The Mets, decimated by injuries to nearly every starter, probably won't be in a position to turn September into another nail-biting adventure. The logjam on the disabled list isn't Minaya's fault, but the rashes of miscommunication between medical staff and players happened on his watch. Hmm, how to deflect that issue?
The Mets' minor-league system might not be barren, but it sure needs watering and tending. Sources within it say Bernazard alienated scouts and other executives, punching a lot of holes in the organization with his behavior. He had a confrontation on a team bus with closer Francisco Rodriguez, a profanity-laced dust up with a team official during a game at Citi Field, in front of fans. Hmm, how to change the subject?

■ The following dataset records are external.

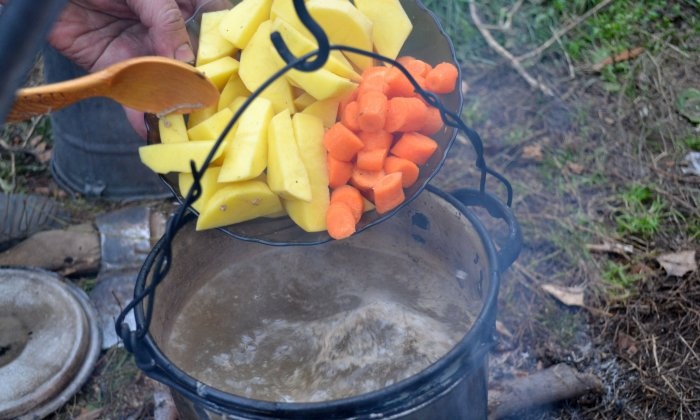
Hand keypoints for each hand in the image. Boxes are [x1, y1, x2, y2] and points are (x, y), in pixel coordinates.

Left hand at [48, 0, 229, 135]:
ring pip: (163, 81)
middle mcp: (163, 30)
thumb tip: (187, 59)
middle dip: (198, 85)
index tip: (230, 73)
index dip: (222, 50)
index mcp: (178, 5)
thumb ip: (165, 19)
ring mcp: (140, 48)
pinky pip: (130, 91)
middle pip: (190, 62)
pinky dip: (137, 111)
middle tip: (206, 106)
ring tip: (181, 124)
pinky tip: (148, 125)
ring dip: (171, 103)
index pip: (211, 27)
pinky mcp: (113, 65)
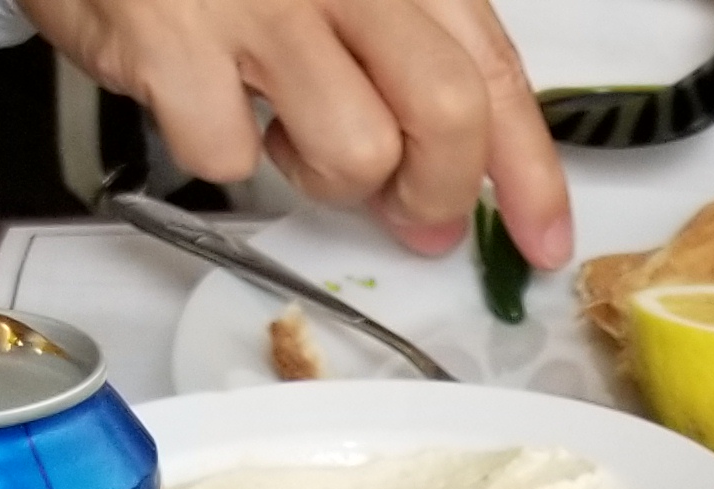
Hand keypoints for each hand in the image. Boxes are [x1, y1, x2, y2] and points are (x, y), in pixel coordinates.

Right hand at [28, 0, 571, 269]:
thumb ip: (409, 66)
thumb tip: (460, 185)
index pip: (491, 66)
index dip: (529, 170)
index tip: (543, 239)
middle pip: (445, 114)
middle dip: (438, 191)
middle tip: (411, 213)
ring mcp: (254, 2)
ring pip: (354, 151)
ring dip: (323, 175)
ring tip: (284, 129)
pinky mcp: (169, 39)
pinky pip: (230, 156)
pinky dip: (219, 150)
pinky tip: (207, 98)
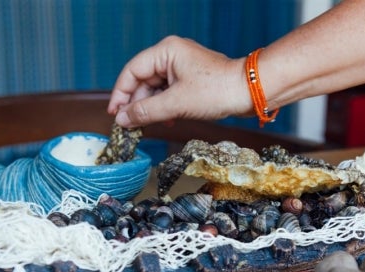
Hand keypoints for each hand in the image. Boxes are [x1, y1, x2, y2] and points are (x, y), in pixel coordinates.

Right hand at [107, 36, 252, 126]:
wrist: (250, 92)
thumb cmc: (217, 91)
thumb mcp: (177, 103)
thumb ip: (146, 111)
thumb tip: (121, 119)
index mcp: (166, 52)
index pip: (132, 71)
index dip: (120, 93)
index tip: (114, 114)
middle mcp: (172, 55)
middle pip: (143, 81)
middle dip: (136, 104)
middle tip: (130, 126)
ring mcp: (182, 68)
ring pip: (156, 89)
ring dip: (151, 108)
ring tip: (148, 126)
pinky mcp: (192, 80)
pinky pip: (170, 93)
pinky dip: (165, 107)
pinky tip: (167, 120)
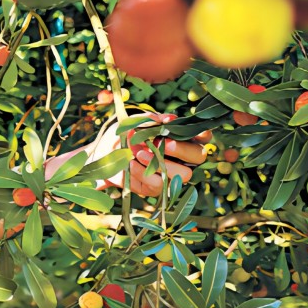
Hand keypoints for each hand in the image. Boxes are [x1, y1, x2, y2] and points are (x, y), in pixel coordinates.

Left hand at [91, 113, 209, 197]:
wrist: (105, 154)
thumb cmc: (125, 135)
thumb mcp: (135, 122)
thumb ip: (152, 119)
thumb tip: (169, 119)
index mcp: (182, 138)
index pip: (203, 137)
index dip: (201, 134)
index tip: (186, 130)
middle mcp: (182, 157)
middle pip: (199, 156)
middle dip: (181, 150)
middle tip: (164, 144)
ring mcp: (171, 174)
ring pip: (183, 175)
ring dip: (162, 163)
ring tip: (140, 153)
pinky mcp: (157, 188)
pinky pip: (159, 184)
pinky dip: (144, 173)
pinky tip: (132, 164)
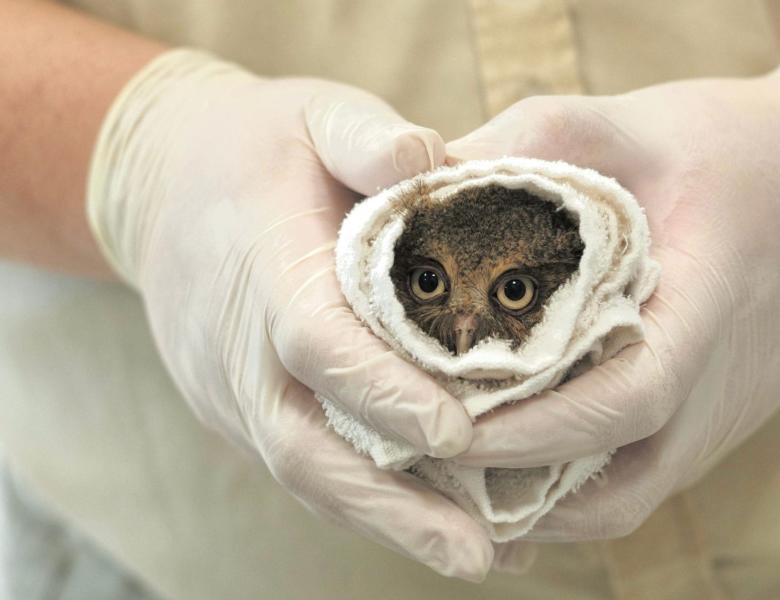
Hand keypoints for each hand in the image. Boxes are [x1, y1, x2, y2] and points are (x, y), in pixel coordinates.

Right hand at [86, 49, 492, 578]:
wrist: (167, 186)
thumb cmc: (262, 149)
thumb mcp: (315, 114)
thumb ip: (365, 134)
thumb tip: (429, 162)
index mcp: (264, 267)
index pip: (316, 342)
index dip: (381, 392)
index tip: (455, 435)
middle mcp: (239, 348)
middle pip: (304, 443)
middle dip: (389, 504)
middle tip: (476, 551)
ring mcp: (232, 390)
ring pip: (304, 472)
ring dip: (385, 522)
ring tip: (473, 556)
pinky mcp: (241, 411)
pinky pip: (303, 466)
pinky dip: (366, 504)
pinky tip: (432, 526)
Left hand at [446, 50, 779, 539]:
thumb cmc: (734, 144)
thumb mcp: (634, 121)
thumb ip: (539, 140)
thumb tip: (432, 181)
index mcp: (715, 300)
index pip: (631, 399)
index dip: (538, 430)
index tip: (453, 428)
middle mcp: (730, 379)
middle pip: (628, 478)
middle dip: (524, 478)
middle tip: (435, 451)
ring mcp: (733, 409)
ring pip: (636, 493)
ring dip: (551, 494)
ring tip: (469, 464)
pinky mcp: (726, 414)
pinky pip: (652, 471)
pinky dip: (583, 476)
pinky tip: (529, 446)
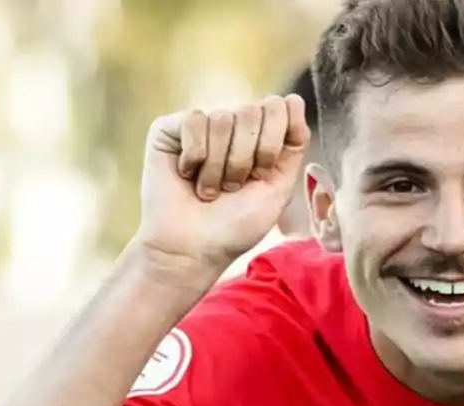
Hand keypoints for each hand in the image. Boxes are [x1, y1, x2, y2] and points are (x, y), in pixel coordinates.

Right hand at [134, 94, 310, 284]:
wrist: (192, 248)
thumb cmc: (235, 225)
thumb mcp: (278, 189)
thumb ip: (293, 145)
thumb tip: (293, 99)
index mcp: (262, 138)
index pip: (282, 108)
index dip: (273, 144)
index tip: (262, 174)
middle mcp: (233, 127)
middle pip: (253, 111)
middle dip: (245, 159)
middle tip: (232, 187)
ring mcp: (202, 125)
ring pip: (224, 118)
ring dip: (219, 166)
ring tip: (208, 189)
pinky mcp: (170, 128)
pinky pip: (195, 120)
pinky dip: (195, 157)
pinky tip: (186, 175)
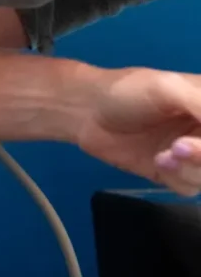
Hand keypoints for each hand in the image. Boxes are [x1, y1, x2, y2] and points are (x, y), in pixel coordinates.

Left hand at [79, 68, 200, 195]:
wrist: (86, 112)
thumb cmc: (127, 91)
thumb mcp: (168, 88)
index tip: (199, 141)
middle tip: (179, 147)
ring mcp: (196, 155)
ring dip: (192, 170)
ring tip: (165, 154)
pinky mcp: (177, 174)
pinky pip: (191, 187)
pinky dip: (177, 178)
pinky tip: (157, 162)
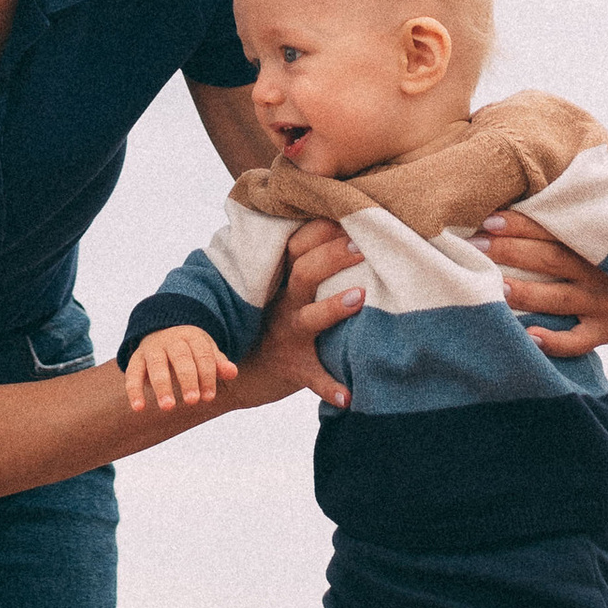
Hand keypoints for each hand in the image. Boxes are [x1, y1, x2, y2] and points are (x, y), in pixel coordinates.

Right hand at [124, 328, 236, 415]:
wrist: (163, 331)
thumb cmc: (191, 350)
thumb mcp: (206, 352)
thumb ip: (218, 363)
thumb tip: (232, 372)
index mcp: (192, 337)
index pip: (203, 355)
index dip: (207, 376)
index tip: (209, 397)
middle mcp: (171, 341)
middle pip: (181, 358)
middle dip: (187, 379)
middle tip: (192, 401)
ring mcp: (152, 349)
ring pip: (156, 365)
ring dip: (162, 386)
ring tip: (168, 407)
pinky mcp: (136, 358)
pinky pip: (132, 373)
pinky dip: (134, 390)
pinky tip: (138, 408)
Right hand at [225, 216, 363, 411]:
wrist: (245, 372)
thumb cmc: (278, 319)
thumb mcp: (284, 286)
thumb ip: (308, 260)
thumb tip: (352, 225)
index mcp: (283, 280)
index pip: (297, 244)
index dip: (322, 228)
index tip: (350, 212)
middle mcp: (284, 305)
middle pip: (303, 273)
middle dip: (332, 257)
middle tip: (362, 246)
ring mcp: (288, 337)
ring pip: (308, 320)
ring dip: (333, 309)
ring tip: (360, 298)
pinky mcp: (295, 369)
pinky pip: (313, 378)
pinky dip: (329, 386)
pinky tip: (348, 394)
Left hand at [473, 211, 607, 360]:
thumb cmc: (590, 256)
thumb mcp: (581, 236)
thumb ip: (551, 225)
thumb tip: (497, 213)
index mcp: (593, 240)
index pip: (553, 229)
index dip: (520, 224)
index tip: (489, 222)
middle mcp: (601, 271)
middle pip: (553, 259)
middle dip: (511, 252)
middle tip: (476, 248)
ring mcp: (605, 303)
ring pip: (560, 299)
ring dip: (527, 293)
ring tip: (496, 287)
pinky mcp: (604, 332)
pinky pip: (577, 341)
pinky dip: (553, 341)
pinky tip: (529, 336)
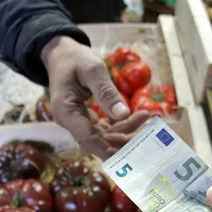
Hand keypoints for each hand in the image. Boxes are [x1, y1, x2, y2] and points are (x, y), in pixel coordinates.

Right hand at [41, 36, 149, 158]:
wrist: (63, 54)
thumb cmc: (75, 59)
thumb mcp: (92, 70)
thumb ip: (106, 92)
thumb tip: (123, 114)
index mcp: (66, 112)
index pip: (86, 138)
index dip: (107, 150)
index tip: (127, 157)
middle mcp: (71, 122)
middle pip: (99, 140)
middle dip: (124, 140)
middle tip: (148, 135)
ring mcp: (80, 122)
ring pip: (106, 135)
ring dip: (128, 131)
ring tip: (147, 119)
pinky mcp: (88, 119)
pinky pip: (108, 127)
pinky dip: (124, 123)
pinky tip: (141, 116)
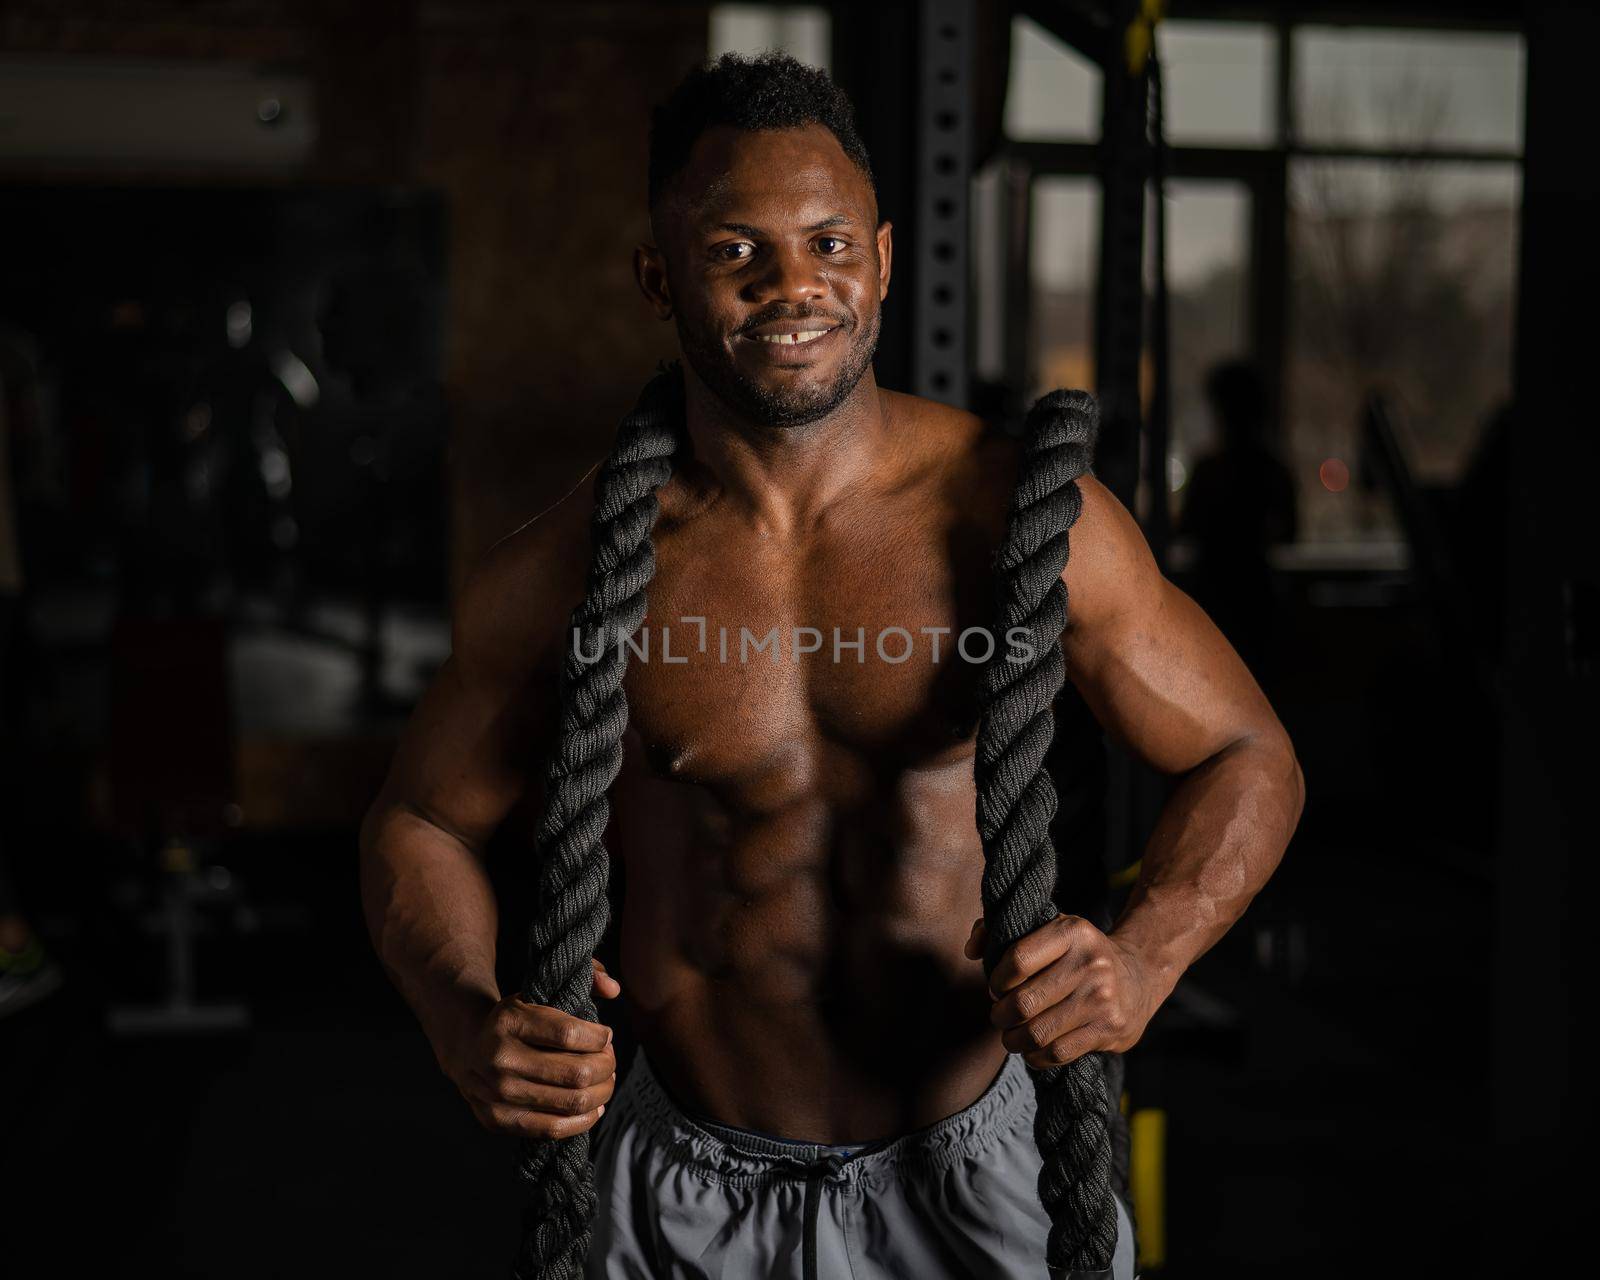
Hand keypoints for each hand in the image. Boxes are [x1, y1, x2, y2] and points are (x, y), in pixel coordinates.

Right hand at [439, 958, 621, 1139]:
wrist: (467, 1045)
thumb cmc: (517, 1017)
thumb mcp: (542, 988)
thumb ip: (584, 975)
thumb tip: (614, 988)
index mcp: (509, 1020)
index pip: (569, 1034)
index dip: (599, 1037)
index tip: (605, 1035)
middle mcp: (500, 1058)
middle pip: (576, 1072)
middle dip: (606, 1067)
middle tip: (609, 1060)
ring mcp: (497, 1093)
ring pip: (570, 1102)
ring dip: (601, 1093)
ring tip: (605, 1081)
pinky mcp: (498, 1119)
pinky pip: (553, 1128)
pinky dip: (583, 1120)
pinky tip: (593, 1106)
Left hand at [964, 914, 1162, 1068]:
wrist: (1139, 976)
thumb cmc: (1077, 953)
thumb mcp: (1048, 929)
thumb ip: (1000, 931)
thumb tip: (971, 950)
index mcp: (1071, 931)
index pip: (1017, 960)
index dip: (996, 980)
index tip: (996, 987)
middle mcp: (1090, 963)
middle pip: (1023, 1003)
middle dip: (1000, 1015)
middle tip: (999, 1016)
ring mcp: (1102, 998)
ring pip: (1037, 1032)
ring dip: (1014, 1040)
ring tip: (1012, 1036)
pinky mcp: (1109, 1029)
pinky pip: (1057, 1053)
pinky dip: (1036, 1056)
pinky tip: (1033, 1049)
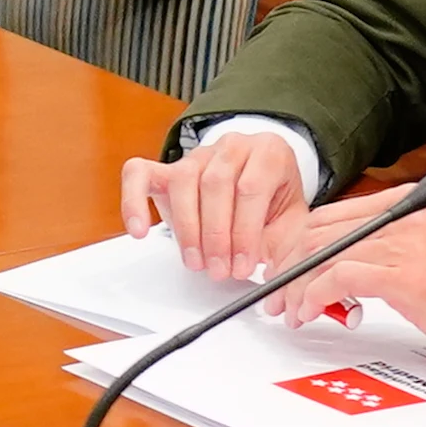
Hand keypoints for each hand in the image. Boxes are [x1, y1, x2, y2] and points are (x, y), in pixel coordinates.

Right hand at [121, 131, 323, 281]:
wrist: (258, 181)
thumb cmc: (273, 202)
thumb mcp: (292, 222)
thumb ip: (290, 246)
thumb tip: (284, 280)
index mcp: (268, 152)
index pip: (252, 188)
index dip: (246, 231)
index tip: (243, 266)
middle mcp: (231, 146)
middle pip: (216, 185)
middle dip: (216, 236)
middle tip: (220, 271)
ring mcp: (196, 154)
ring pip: (183, 182)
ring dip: (187, 229)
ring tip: (196, 262)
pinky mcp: (166, 167)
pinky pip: (138, 174)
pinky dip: (133, 202)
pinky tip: (139, 230)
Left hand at [297, 205, 425, 372]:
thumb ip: (388, 250)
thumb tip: (337, 265)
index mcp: (409, 204)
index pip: (332, 214)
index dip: (297, 244)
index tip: (283, 270)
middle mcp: (406, 215)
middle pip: (319, 229)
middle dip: (286, 266)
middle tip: (276, 296)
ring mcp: (408, 243)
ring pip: (323, 253)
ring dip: (295, 287)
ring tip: (289, 311)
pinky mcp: (410, 276)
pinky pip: (340, 276)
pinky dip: (314, 295)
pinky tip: (311, 311)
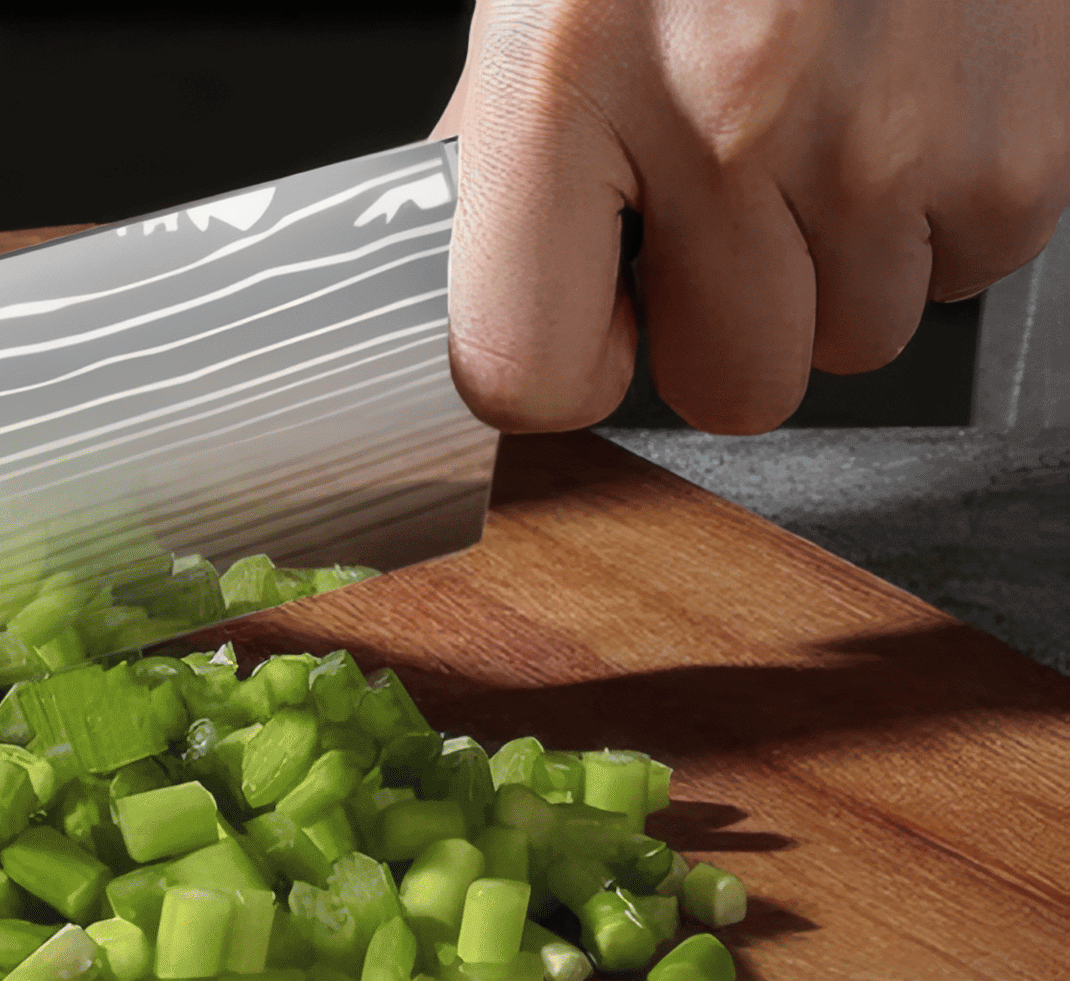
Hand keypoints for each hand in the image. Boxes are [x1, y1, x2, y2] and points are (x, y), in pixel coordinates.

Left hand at [443, 0, 1069, 432]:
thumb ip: (513, 144)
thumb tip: (482, 276)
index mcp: (572, 79)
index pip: (525, 370)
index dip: (562, 363)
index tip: (586, 319)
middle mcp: (730, 110)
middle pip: (727, 384)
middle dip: (726, 323)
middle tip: (731, 211)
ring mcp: (885, 128)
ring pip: (859, 336)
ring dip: (845, 263)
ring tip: (832, 125)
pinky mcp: (1019, 123)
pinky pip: (974, 262)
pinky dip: (949, 209)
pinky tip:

Before Minaya went off the deep end, he said an internal investigation by the team's human resources department had shown "multiple things" that led the Mets to fire Bernazard. "There was an investigation already going on because some people had filed [reports], employees within the organization that had complaints about Tony ... in different areas, but I can't get into details," Minaya said of Bernazard. Hmm, how to spin the story away from the truth and into dubious reality?
Powder the red nose and point the water hose, that's how. The Mets do both so very well.